Treatments and medications

In some cases, your doctor may prescribe medications, including:

Antibiotics - bronchitis usually occurs due to viral infection for which antibiotics are not effective. However, the doctor may prescribe antibiotics if a bacterial infection is suspected.
Cough medicine - is best not to suppress a cough that produces mucus because it helps remove irritants from the lungs and the airways.
Other medicines - if you have allergies, asthma or chronic obstructive pulmonary disease (COPD), your doctor may recommend an inhaler and other medications to reduce inflammation and open narrowed passages in the lungs.

Therapies

If you are suffering from chronic bronchitis, you can benefit from a pulmonary rehabilitation - program of breathing exercises in which your therapist teaches you to breathe easier. The aim of pulmonary rehabilitation is to reduce symptoms and improve quality of life in people with chronic lung diseases. The rehabilitation process includes a program of physical therapy, education about the disease and advice on the nutrition.

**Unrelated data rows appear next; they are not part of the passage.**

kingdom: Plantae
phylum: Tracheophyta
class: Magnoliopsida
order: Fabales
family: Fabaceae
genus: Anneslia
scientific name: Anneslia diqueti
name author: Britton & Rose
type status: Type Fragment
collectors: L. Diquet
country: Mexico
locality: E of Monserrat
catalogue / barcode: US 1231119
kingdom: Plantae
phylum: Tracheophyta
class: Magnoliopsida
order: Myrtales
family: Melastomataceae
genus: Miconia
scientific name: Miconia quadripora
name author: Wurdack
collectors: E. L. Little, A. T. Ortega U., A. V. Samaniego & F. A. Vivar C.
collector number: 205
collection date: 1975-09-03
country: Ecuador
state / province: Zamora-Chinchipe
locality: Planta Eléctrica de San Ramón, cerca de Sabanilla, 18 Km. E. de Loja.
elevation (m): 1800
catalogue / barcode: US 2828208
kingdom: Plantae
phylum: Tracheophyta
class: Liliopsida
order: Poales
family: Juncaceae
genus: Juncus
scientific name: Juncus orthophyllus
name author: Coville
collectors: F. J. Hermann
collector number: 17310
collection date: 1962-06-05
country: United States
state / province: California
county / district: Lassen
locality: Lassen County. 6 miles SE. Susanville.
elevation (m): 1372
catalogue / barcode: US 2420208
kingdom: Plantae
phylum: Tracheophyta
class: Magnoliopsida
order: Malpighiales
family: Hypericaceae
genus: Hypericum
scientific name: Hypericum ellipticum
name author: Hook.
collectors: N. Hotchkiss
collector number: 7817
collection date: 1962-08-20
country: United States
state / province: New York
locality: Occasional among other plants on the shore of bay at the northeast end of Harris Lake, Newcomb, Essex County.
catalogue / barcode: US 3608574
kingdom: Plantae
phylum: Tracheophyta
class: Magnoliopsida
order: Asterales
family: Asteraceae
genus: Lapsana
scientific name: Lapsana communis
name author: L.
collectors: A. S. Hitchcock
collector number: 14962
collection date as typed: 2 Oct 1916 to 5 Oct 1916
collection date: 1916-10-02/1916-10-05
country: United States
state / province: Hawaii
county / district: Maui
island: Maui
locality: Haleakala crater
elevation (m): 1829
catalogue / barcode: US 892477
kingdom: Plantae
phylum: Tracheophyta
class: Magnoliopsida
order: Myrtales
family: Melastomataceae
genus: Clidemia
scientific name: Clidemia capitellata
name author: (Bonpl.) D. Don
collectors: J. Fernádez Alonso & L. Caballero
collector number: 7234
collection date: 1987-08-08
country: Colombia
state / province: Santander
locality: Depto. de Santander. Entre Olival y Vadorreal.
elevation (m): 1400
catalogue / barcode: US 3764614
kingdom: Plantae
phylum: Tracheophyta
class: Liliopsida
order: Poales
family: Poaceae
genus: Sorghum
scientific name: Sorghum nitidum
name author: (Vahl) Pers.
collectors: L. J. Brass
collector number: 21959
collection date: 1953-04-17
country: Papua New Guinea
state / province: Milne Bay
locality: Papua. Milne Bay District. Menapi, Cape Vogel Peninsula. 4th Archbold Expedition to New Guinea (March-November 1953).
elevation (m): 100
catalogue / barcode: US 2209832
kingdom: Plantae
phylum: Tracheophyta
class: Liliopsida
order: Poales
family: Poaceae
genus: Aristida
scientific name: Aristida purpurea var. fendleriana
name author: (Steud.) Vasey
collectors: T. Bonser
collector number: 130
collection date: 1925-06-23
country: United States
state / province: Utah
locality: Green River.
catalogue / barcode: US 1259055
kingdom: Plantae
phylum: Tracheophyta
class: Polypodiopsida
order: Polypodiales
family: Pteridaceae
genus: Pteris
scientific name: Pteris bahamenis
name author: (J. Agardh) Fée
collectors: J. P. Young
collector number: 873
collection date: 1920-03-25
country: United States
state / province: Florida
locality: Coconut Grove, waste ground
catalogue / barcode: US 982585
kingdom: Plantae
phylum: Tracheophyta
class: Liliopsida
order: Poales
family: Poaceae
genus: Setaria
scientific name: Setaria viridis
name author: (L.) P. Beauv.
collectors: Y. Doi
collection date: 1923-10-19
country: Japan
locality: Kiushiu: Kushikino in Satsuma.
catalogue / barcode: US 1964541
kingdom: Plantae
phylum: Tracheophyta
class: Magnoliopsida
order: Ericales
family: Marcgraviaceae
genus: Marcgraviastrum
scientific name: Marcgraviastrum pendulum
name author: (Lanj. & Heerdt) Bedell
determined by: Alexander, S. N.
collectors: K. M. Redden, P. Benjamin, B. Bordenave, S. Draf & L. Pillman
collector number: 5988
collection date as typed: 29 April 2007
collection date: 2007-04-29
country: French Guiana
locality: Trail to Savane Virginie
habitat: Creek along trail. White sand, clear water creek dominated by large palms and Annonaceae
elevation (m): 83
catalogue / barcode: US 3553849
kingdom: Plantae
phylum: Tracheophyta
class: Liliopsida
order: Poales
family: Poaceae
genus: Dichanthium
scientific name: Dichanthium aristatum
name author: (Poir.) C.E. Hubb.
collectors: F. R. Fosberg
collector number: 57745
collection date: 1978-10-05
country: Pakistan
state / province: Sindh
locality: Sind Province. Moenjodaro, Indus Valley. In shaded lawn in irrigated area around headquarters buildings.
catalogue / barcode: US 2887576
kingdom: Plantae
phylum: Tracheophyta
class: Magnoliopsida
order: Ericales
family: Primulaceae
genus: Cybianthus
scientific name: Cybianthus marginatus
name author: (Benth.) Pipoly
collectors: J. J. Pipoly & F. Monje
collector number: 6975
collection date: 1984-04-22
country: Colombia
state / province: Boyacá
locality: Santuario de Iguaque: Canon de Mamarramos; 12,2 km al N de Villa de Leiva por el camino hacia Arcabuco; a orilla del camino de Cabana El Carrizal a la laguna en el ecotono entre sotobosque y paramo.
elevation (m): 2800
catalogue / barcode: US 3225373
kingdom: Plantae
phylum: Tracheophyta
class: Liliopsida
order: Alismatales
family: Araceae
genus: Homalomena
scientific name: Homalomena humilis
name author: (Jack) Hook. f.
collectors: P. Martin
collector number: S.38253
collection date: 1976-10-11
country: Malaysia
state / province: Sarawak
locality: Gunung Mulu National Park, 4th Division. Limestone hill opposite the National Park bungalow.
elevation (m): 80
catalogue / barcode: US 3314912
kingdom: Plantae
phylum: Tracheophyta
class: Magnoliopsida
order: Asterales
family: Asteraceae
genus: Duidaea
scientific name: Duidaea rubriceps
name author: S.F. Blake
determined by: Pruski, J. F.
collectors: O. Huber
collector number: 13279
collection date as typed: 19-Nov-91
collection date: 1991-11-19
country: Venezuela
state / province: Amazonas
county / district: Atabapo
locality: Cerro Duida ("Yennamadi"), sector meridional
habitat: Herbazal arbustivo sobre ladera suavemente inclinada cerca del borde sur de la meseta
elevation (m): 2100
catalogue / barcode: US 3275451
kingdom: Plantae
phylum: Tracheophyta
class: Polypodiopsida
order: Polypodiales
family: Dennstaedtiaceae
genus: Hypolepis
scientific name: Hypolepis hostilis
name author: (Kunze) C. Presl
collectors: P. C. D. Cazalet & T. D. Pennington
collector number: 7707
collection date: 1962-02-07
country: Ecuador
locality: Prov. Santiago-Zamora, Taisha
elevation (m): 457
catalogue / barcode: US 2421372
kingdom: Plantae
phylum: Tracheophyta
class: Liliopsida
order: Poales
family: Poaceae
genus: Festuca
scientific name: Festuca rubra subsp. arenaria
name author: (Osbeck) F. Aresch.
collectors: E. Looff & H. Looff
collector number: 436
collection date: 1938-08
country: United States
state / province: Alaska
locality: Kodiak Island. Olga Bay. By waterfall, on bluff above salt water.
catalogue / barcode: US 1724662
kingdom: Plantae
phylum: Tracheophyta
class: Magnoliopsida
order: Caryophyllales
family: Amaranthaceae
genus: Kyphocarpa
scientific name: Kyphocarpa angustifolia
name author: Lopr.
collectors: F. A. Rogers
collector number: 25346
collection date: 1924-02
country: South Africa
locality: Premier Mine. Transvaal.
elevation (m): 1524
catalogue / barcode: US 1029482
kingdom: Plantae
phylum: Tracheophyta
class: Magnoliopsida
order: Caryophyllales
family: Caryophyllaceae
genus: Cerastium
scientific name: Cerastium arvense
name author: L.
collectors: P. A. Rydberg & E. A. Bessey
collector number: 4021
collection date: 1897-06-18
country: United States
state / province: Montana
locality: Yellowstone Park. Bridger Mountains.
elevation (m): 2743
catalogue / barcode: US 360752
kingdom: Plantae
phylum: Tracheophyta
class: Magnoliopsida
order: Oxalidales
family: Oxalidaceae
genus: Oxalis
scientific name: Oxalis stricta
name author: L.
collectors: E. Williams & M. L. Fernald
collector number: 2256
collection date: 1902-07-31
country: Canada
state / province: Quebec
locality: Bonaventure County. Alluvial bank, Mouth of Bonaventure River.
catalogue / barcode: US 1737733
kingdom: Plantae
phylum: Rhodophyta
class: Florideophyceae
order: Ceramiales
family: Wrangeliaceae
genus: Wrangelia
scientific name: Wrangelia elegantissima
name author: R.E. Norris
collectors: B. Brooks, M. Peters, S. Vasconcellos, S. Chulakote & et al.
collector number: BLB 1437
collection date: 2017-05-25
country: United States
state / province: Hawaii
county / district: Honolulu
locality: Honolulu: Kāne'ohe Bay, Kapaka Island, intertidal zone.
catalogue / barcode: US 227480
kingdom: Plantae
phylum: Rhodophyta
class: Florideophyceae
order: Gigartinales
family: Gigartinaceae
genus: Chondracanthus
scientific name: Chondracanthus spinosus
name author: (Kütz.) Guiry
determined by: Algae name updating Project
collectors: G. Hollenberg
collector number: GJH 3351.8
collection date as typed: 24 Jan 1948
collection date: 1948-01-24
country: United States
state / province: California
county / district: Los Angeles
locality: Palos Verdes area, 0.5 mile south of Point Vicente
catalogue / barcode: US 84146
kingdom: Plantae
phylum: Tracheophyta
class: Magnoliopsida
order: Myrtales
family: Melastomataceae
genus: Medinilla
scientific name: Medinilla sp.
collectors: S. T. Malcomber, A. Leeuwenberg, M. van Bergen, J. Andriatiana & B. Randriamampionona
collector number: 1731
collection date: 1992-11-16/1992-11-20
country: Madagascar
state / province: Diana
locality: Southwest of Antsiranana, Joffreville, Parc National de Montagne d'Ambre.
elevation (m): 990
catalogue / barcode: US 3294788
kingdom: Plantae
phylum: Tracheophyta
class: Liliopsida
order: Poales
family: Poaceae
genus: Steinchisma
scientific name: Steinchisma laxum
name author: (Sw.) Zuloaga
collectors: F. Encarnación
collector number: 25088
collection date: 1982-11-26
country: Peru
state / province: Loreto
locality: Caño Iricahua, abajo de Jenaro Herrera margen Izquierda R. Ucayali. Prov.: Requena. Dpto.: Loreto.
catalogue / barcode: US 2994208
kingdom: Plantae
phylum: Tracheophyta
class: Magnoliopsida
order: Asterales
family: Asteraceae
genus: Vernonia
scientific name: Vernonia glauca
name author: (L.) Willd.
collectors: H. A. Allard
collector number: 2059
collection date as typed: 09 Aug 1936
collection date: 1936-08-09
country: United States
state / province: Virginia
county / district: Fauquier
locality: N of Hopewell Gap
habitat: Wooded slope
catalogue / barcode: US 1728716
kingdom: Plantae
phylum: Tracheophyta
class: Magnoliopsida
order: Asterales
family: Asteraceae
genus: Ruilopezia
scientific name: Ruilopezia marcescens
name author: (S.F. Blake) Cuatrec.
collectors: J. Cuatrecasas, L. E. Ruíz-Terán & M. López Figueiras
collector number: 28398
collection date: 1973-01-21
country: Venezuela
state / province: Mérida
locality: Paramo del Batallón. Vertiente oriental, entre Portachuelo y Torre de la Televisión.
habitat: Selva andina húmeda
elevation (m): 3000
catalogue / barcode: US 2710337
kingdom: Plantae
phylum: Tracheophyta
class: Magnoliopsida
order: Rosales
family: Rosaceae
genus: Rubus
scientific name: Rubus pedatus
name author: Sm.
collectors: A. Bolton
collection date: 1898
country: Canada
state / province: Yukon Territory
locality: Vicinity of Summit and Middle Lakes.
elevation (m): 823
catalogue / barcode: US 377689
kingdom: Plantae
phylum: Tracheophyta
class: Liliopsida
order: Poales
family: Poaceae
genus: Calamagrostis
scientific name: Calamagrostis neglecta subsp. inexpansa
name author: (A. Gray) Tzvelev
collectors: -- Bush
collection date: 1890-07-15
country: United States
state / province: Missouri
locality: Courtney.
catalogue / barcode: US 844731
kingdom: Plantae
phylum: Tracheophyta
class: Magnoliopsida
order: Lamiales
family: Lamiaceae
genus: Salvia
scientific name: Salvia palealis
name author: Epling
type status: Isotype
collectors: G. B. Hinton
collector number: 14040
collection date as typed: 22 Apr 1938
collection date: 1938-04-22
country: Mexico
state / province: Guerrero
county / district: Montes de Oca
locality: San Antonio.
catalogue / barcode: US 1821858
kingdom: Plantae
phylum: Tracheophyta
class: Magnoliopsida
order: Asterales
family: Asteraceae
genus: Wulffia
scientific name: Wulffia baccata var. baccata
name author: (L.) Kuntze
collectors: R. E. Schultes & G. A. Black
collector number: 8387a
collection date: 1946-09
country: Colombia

Adhere to the following measures:

Avoid irritanting the lungs

Do not smoke

Wear a mask when the air is polluted or if you are exposed to irritants such as paints or when cleaning the household, the workplace

Use a humidifier - warm, moist air helps alleviate cough and loosens mucus in the airways. However, it should be cleaned according to the manufacturer's recommendations to prevent growth of bacteria and fungi in the water tank.

Consider wearing a facemask - if cold air worsens the cough and causes difficulty breathing, wear a face mask against the cold air before going out.

Prevention

To reduce the risk of bronchitis, follow these instructions:

Avoid cigarette smoke - cigarette smoke increases the risk of chronic bronchitis.
Vaccination - Many cases of acute bronchitis are the result of the flu virus. Annual influenza vaccination can help protect against the flu. Also, you might consider vaccination which protects against some types of pneumonia.
Wash your hands - to reduce the risk of viral infection, wash your hands frequently.
Wear a surgical mask - if you have COPD, you might also consider wearing face masks.

Natural Remedies:


For colds, sore throat, cough, bronchitis and flu various herbal preparations are the best help. Teas and herbal tinctures facilitate and help to restore the body to its normal, healthy state. Antiparasitic program tincture and tincture of mullein, thyme, plantain, lungwort have greatly easing and alleviating results from accumulation of mucus in the bronchi and help in acute and chronic cough. Antiparasitic program helps with respiratory tract infections while mullein is best natural remedy for inflammation of the airways, hoarseness, cough, catarrh of the bronchi, bronchitis. Thyme calms cough, has a strong disinfecting property when it comes to excessive mucus. Plantain is an excellent for cough and lung and bronchial diseases and lungwort in acute and chronic inflammation of the bronchi, emphysema, inflammation of the trachea and throat, wheezing, all Cathars airways and cough with thick sputum. Recommendations regarding teas are black teas that thins the mucus, alleviating cough, helps with asthma, bronchitis, cough, throat infection, pulmonary emphysema, Iceland moss used in the treatment of colds and inflammations: chest pain, pulmonary convulsive coughing and catarrh, because it cleanses and strengthens the lungs. Beneficial effects on the respiratory system have mint and lungwort tea.

Nutrition

For problems with bronchitis you should also turn towards foods that strengthen your immune system.

Some recommended vitamins A, B, C and E and the minerals zinc and selenium. Consume fish, broccoli, olive oil, cinnamon, ginger, green tea, cabbage, honey, red and white onions, apples, paprika, turmeric and coconut. It is also recommended avoiding foods that stimulate mucus like milk, refined starch and processed foods. Studies have found that increased consumption of fruits and vegetables reduces the risk of developing chronic bronchitis.

Eat hot peppers and chillies and dishes seasoned with hot peppers as hot food that thins mucus in the lungs, making it easier to cough up.

Drink plenty of water, at least eight large glasses per day, because that way dilute the mucus and facilitates its expectoration.